Dataset entries:
BEGIN

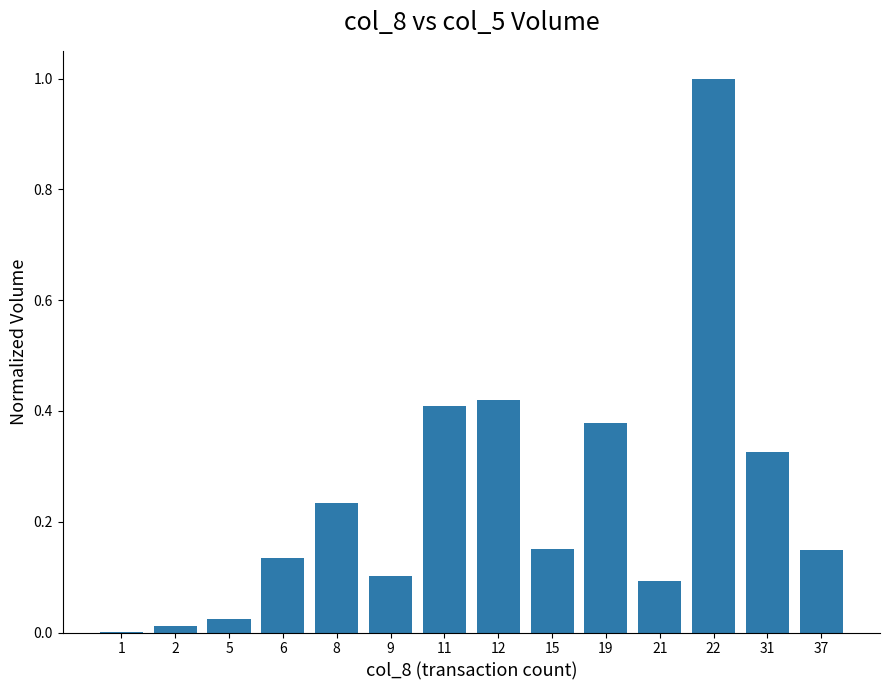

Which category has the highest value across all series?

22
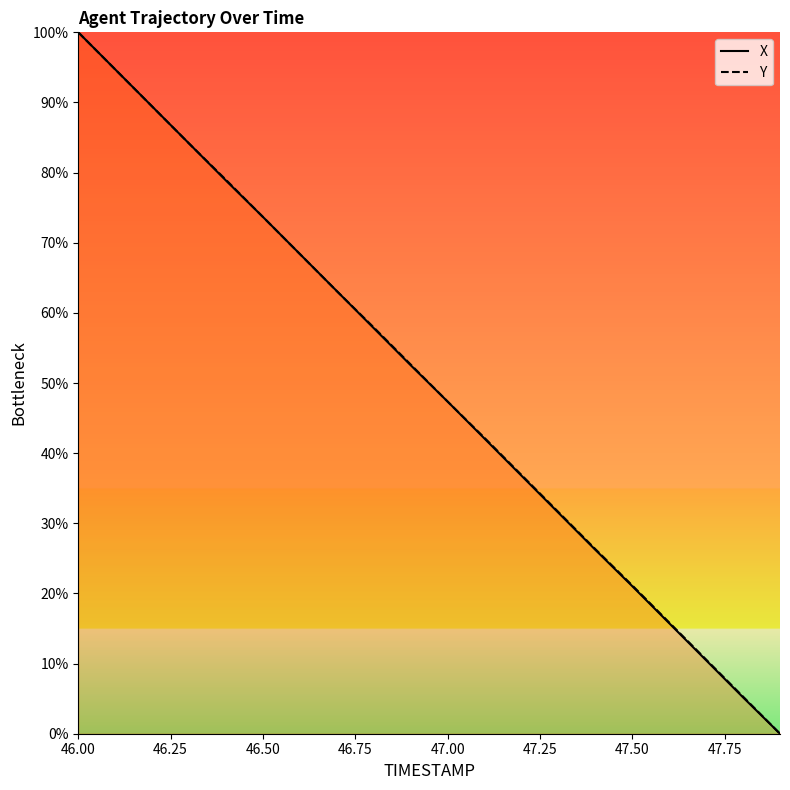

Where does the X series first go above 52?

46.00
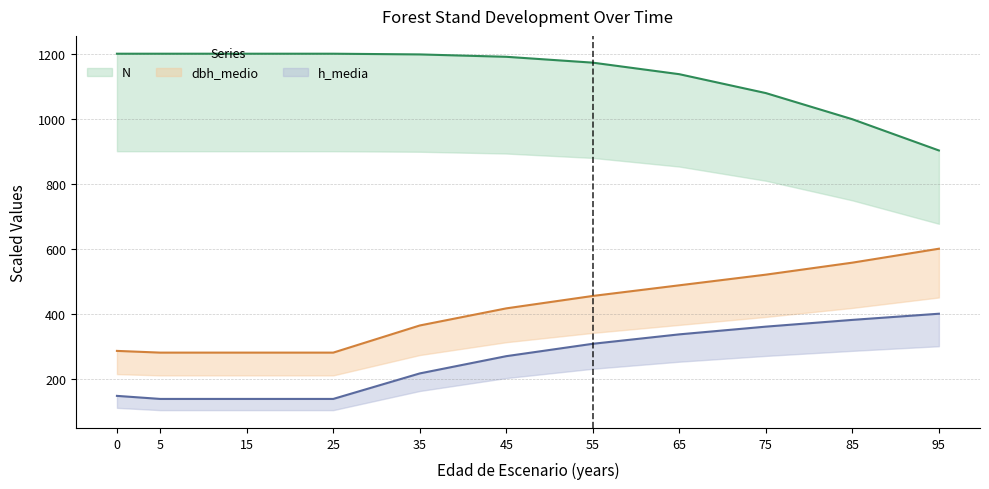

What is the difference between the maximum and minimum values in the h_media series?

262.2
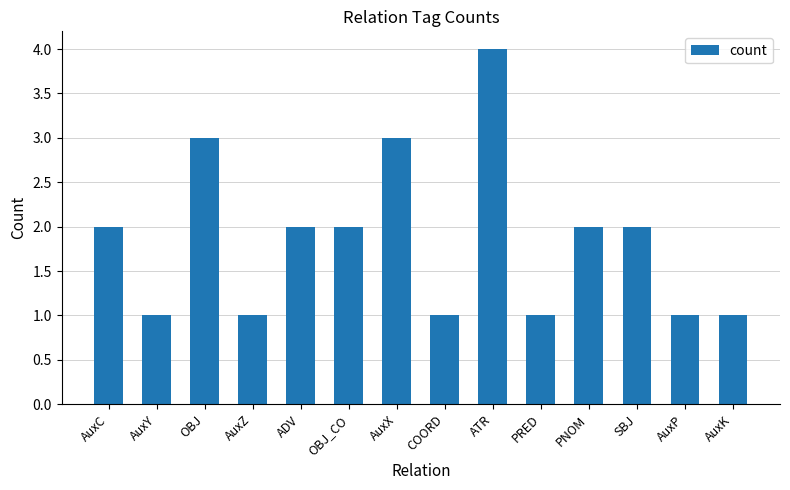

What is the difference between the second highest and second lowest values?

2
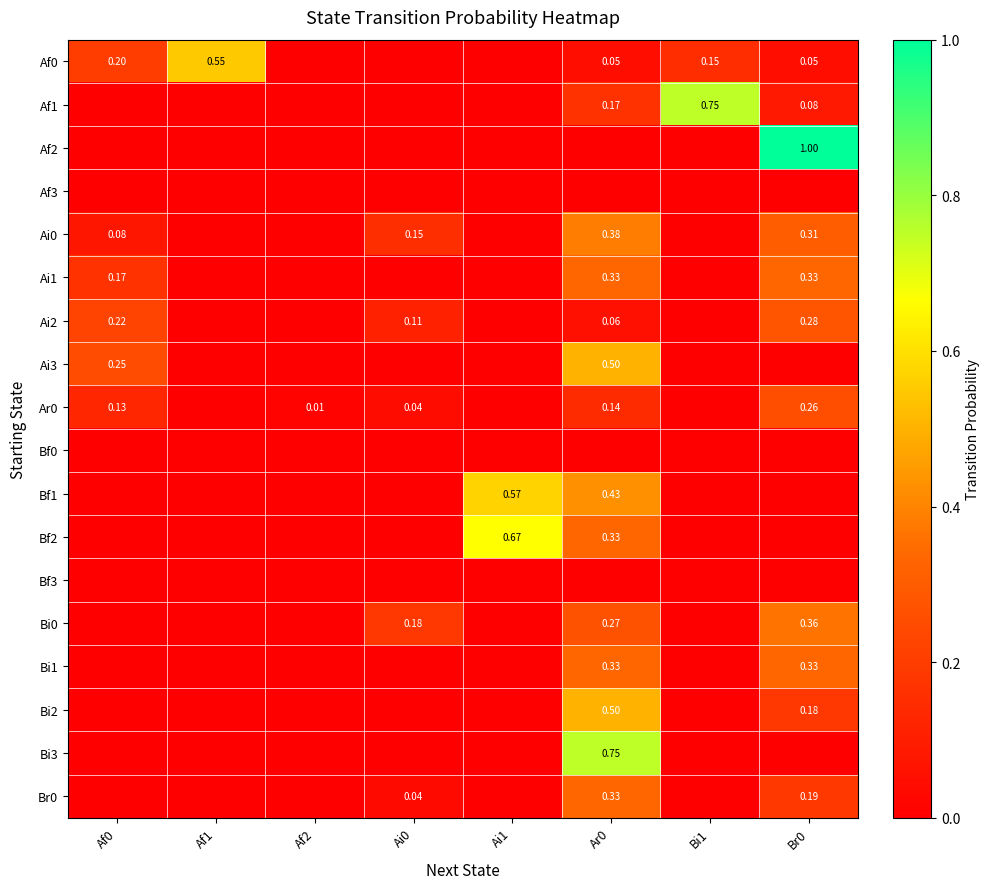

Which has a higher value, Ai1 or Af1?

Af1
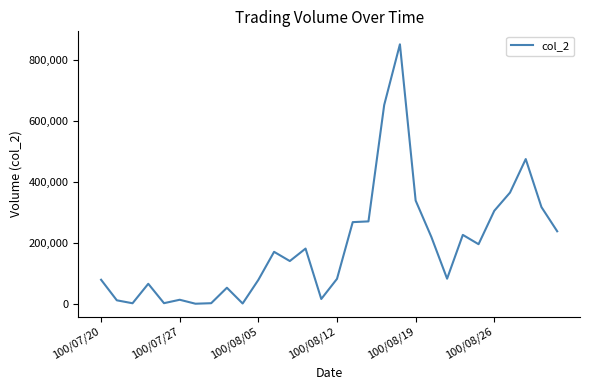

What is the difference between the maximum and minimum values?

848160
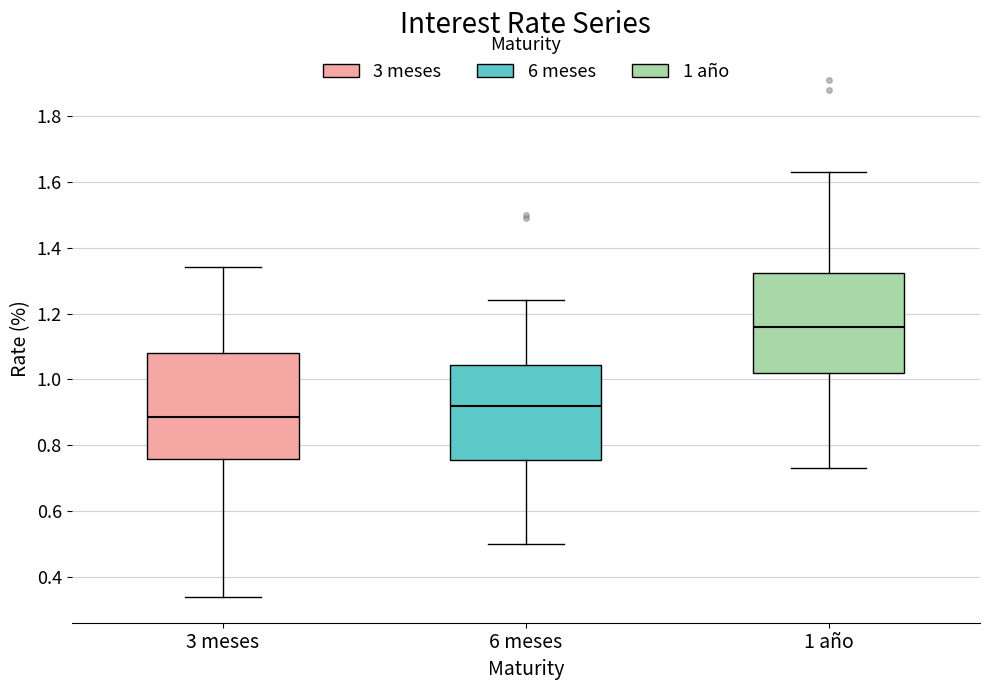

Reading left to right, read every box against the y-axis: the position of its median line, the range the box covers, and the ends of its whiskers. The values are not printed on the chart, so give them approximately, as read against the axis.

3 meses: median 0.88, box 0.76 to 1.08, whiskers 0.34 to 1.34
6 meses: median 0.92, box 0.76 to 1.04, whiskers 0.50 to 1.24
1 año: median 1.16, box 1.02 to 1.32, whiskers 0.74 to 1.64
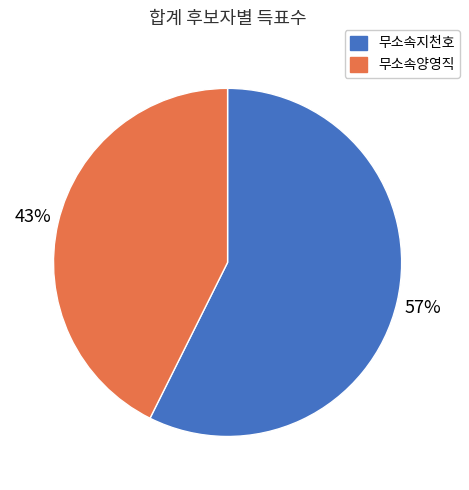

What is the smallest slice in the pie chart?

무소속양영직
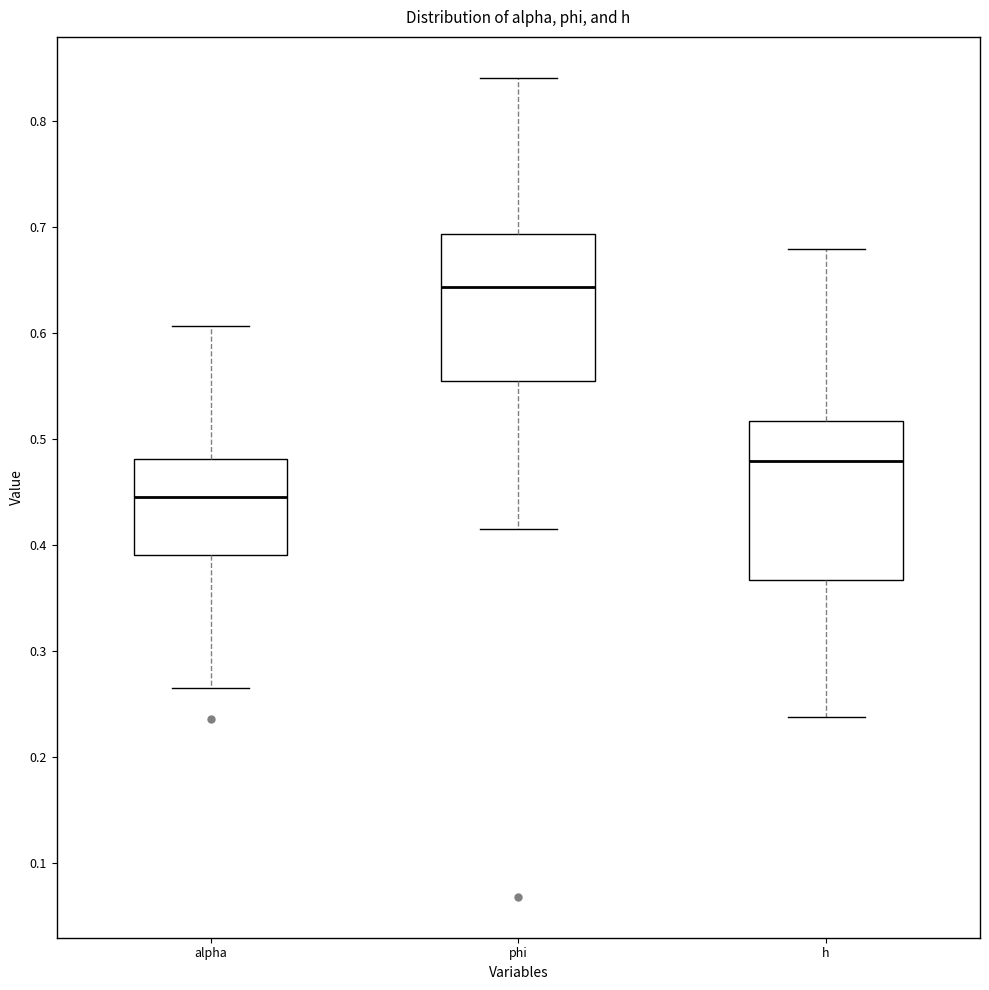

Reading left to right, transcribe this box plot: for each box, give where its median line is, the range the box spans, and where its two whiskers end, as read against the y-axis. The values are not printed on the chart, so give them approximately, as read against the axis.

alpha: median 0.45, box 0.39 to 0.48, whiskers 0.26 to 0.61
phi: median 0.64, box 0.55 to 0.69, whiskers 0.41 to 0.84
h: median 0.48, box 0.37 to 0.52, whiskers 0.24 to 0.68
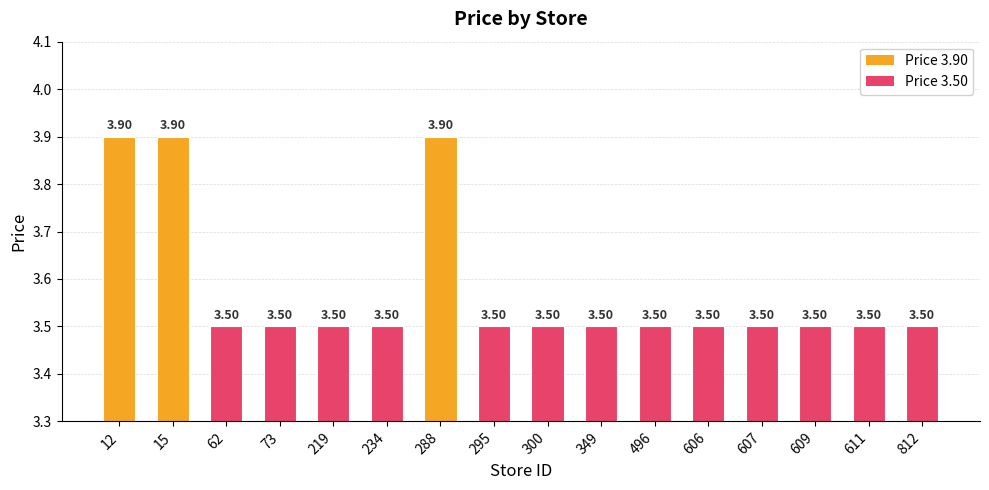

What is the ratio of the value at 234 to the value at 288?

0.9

END

Instruction: Repeat all of the entries above word for word, leaving out the pictures.

Written response:
Which category has the highest value across all series?

22

Where does the X series first go above 52?

46.00

What is the difference between the maximum and minimum values in the h_media series?

262.2

What is the difference between the second highest and second lowest values?

2

Which has a higher value, Ai1 or Af1?

Af1

What is the difference between the maximum and minimum values?

848160

Reading left to right, read every box against the y-axis: the position of its median line, the range the box covers, and the ends of its whiskers. The values are not printed on the chart, so give them approximately, as read against the axis.

3 meses: median 0.88, box 0.76 to 1.08, whiskers 0.34 to 1.34
6 meses: median 0.92, box 0.76 to 1.04, whiskers 0.50 to 1.24
1 año: median 1.16, box 1.02 to 1.32, whiskers 0.74 to 1.64

What is the smallest slice in the pie chart?

무소속양영직

Reading left to right, transcribe this box plot: for each box, give where its median line is, the range the box spans, and where its two whiskers end, as read against the y-axis. The values are not printed on the chart, so give them approximately, as read against the axis.

alpha: median 0.45, box 0.39 to 0.48, whiskers 0.26 to 0.61
phi: median 0.64, box 0.55 to 0.69, whiskers 0.41 to 0.84
h: median 0.48, box 0.37 to 0.52, whiskers 0.24 to 0.68

What is the ratio of the value at 234 to the value at 288?

0.9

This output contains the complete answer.